Give 5 examples of fining products
1) albumin (purified powder form of active ingredient in egg white)
2) egg white
3) casein
4) isinglass
5) bentonite
6) gelatine
7) tannin
8) silica sol
9) polyvinylpolypyrrolidone (pvpp)
10) activated charcoal
Which fining agents are suitable for red wine (3)
Bentonite
Albumin
Gelatine
Which fining agents are suitable for white wine (6)
Bentonite Gelatine Isinglass Casein Pvpp Silica sol
Which agents are suitable for removing tannins
3/4
Egg white/ albumin
Gelatine (more globally it removes phenolics)
Isinglass
Casein
Which fining agents might you use for clarity in wine(as well as removal of tannins)
Isinglass. A gentle fining agents. It is a pure form of gelatine.
What is casein useful for?
Decolorisation of white wines
Explain how you would use tannin as a fining agent
It’s not the same tannin that is naturally found in wine. It is a lot harder and more stringent. It is used in conjunction with gelatine. It precipitates out with the gelatine quickly, taking the colloids with it.
Of the gelatine based fining agents, which strips colour the least?
Isinglass. A draw back of it is that it becomes sticky and can make racking tricky
What is the most widely used fining agent
Bentonite. Only one that it’s not a protein. It is not the same as Kieselguhr - that’s a filtration aid not an agent
Pros and cons of bentonite
Pros:
- it’s vegan
- no danger of over fining
Cons
- very high power of absorption so can step a wine of fruit on palate and aroma
- leaves a “voluminous deposit” which is difficult to separate from wine
Gelatine is often used in conjunction with which fining aid? Why?

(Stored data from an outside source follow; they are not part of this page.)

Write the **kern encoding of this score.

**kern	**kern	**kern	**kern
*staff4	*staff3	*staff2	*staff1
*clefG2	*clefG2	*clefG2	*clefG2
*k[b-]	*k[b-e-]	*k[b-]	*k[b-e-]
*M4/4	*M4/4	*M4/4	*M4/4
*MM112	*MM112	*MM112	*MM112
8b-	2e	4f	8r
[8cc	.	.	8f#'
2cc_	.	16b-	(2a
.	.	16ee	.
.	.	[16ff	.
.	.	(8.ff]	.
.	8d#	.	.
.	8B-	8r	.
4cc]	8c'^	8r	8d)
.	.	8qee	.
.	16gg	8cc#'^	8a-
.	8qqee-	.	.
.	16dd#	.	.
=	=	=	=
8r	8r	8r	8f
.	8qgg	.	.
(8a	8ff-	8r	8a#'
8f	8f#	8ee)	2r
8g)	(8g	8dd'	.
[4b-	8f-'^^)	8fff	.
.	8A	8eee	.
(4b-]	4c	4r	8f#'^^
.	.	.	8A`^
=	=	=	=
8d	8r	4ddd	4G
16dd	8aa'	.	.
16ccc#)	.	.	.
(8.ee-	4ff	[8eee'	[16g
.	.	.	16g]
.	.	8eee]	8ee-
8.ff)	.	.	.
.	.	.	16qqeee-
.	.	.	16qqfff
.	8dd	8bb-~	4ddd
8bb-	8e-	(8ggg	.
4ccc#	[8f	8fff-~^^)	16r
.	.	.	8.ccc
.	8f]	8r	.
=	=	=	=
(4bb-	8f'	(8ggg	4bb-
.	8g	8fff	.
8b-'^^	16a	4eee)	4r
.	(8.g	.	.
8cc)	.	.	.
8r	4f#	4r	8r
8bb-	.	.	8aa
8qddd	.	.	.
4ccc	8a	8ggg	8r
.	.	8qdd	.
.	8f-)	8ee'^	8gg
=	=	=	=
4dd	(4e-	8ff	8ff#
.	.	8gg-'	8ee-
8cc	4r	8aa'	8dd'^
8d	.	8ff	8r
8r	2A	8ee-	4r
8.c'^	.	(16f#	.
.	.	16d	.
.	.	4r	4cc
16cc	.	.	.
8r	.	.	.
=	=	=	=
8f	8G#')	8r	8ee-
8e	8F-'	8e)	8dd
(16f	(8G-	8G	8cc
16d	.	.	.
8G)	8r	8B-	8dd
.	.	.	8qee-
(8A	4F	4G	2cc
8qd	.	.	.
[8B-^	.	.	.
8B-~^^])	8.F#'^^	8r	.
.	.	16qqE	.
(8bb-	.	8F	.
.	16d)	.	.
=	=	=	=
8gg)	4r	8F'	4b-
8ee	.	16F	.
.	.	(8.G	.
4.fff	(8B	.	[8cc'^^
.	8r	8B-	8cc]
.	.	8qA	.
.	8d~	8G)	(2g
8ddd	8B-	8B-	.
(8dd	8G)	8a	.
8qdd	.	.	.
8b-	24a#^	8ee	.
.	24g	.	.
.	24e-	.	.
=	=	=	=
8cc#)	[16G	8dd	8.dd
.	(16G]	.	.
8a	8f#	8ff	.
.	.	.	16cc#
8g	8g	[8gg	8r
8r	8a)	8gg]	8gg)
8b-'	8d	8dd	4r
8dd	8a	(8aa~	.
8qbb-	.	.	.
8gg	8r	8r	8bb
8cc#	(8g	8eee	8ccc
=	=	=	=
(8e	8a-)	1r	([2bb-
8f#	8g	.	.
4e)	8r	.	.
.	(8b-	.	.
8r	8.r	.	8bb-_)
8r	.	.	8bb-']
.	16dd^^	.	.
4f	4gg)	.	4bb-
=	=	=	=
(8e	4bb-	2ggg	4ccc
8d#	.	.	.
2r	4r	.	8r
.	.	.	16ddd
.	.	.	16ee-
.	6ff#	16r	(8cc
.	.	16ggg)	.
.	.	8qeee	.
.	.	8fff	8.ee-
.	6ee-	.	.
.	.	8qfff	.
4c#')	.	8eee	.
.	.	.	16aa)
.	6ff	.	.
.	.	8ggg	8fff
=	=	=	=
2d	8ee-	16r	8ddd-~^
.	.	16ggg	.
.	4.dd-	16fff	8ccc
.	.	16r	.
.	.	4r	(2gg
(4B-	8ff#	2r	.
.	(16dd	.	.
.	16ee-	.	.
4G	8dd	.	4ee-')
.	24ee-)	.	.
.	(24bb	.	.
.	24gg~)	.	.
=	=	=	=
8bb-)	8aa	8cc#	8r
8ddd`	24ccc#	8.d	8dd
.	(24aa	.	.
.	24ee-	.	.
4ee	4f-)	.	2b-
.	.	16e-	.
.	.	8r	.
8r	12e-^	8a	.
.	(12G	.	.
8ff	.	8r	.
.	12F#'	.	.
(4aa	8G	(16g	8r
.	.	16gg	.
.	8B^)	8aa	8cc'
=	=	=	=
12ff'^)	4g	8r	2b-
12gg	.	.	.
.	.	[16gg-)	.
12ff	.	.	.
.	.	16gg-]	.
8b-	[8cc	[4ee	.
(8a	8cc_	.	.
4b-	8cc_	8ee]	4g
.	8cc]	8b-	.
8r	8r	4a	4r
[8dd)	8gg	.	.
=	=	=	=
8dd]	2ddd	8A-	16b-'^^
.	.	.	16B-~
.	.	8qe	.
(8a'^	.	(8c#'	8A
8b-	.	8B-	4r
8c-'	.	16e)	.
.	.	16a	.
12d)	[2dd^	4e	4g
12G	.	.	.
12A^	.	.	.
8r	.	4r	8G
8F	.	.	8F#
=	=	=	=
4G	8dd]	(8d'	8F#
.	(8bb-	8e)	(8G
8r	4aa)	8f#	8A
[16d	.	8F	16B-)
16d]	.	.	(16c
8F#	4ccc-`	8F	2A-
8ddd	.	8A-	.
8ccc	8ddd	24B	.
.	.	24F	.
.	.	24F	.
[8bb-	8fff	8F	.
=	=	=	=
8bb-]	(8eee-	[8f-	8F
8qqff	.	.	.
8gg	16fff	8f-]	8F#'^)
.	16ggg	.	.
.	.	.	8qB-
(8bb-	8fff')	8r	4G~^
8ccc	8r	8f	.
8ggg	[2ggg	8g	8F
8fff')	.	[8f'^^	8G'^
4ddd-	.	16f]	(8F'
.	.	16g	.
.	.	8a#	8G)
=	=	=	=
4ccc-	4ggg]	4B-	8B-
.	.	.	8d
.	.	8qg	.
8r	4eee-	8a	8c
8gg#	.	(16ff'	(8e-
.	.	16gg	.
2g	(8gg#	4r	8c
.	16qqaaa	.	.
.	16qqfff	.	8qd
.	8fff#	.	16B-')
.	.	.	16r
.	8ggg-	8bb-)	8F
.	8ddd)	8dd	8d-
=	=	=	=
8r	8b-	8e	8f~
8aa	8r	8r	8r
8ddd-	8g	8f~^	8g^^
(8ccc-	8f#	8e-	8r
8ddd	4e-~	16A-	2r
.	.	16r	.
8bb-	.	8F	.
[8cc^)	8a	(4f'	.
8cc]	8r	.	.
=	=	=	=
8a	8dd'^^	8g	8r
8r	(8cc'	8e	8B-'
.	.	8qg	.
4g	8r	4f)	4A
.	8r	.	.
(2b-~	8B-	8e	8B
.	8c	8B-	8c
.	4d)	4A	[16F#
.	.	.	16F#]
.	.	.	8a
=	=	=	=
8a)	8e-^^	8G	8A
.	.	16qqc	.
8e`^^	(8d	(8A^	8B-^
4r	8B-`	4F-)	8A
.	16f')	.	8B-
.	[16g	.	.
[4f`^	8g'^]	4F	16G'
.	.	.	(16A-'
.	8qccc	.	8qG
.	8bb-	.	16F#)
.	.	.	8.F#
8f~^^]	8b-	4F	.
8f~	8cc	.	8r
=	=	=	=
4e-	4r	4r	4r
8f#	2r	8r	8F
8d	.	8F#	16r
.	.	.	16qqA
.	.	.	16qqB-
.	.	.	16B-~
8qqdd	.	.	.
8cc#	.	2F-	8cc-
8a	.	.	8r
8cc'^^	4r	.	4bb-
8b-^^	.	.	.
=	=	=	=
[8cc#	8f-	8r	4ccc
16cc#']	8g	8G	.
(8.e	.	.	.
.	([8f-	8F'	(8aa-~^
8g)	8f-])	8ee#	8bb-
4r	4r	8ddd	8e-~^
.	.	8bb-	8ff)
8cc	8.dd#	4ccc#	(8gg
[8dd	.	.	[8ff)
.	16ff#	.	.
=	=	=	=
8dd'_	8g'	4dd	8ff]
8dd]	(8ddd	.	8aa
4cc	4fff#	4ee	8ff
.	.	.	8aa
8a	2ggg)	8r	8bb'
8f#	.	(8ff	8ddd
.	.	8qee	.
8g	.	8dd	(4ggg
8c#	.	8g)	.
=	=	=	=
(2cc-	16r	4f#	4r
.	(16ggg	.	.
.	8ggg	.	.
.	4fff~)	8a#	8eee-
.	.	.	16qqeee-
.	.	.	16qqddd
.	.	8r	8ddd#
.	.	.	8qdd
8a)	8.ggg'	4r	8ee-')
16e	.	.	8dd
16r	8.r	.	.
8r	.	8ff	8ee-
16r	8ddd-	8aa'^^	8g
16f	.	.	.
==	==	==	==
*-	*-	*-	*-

Kieselguhr. Or silica sol.
Used with gelatine for removing other protective colloids from white wines
What is PVPP and what of it used for
Polyvinylpolypyrrolidone
Plastic based fining agent used for removing phenolic compounds, especially colour from slightly oxidised wines
Which wine is activated charcoal permitted to be used for, and what does it do?
White wine. It brightens dull wine by removing colour.